### Textausschnitt
+ + + + +
Das Policy-File liegt natürlich in d:\rmi.policy und gibt alle Permissions.

Ich hoffe jemand hat vielleicht einen guten Hinweis für mich.
Vielen Dank schonmal.

Edit: java5, Eclipse 3.2

Gruß,
Dominik


----------



## Zilchinger (2. April 2007)

Hallo d-n-r .
Sieht so aus, als würden da die Stubs und Skeletons nicht richtig erzeugt werden!
Hast Du denn schonmal ausprobiert, ob das ganze normal lauffähig ist? Sprich nicht gleich als Eclipse Plugin?

Wir können ja morgen nochmal zusammen drüber schauen, hehe

Bis denne,
Zilchinger


----------



## Thomas Darimont (2. April 2007)

Hallo,

ich glaube das du zum einen den Classpath der RMI Registry nicht richtig gesetzt hast und zum anderen die Stubs nicht richtig genriert hast oder das du die RMI Runtime nicht so konfiguriert hast das diese die Stubs selber generieren soll (Das geht übrigens seit Java 5).
+ + + + +
### Zu verwendende Daten
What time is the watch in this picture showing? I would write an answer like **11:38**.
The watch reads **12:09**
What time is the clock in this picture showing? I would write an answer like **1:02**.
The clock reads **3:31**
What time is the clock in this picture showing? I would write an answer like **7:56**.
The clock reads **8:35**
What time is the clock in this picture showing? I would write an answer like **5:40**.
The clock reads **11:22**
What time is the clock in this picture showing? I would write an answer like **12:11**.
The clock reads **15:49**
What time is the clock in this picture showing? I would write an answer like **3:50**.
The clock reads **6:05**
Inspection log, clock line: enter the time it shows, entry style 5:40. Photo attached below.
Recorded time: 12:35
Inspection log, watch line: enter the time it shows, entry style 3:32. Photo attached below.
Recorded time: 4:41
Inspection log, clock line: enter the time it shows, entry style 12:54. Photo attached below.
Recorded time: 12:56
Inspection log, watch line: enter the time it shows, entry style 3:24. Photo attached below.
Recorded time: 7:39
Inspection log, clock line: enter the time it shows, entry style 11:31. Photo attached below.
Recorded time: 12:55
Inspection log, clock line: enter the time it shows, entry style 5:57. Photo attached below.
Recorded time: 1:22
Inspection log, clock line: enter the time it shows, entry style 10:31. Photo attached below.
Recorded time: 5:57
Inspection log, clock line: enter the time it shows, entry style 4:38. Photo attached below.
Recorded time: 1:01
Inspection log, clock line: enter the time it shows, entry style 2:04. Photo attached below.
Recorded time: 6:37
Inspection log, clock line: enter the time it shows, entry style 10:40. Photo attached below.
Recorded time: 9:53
+ + + + +
### Gestellte Aufgabe A
Überführen Sie den Abschnitt der Datensätze, der mit der Zeile beginnt, die "2:04. Photo attached below." enthält, und mit dem Ende der Datensätze schließt, beide Enden eingeschlossen, in eine JSON-Liste von Zeichenketten mit je einem Eintrag pro Zeile. Leerzeilen sind auszulassen.
### Gestellte Aufgabe B
Schreiben Sie den Forenthread über das RMI-Problem unter Eclipse im Anschluss an seinen letzten Satz weiter.

### Antwort A
[
  "Inspection log, clock line: enter the time it shows, entry style 2:04. Photo attached below.",
  "Recorded time: 6:37",
  "Inspection log, clock line: enter the time it shows, entry style 10:40. Photo attached below.",
  "Recorded time: 9:53"
]

### Antwort B
> Sieht so aus, als würden da die Stubs und Skeletons nicht richtig erzeugt werden!


Also Skeletons braucht man schon seit Java 1.3 nicht mehr und die Stubs sind seit Java 5 auch optional.

schau mal hier:
http://www.tutorials.de/forum/java/231847-rmi-unter-java-5-a.html

Gruß Tom


----------



## Thomas Darimont (2. April 2007)

Hallo,

bei mir funktioniert folgendes ohne Probleme:
3 Plugins:
de.tutorials.eclipse.services (Services)
de.tutorials.eclipse.server (Server)
de.tutorials.eclipse.client (Client)

Das Services Plugin enthält die Service Interfaces. Das Server sowie das Client Plugin sind von dem
Services Plugin abhängig. Das Services Plugin exportiert die Service-Interfaces.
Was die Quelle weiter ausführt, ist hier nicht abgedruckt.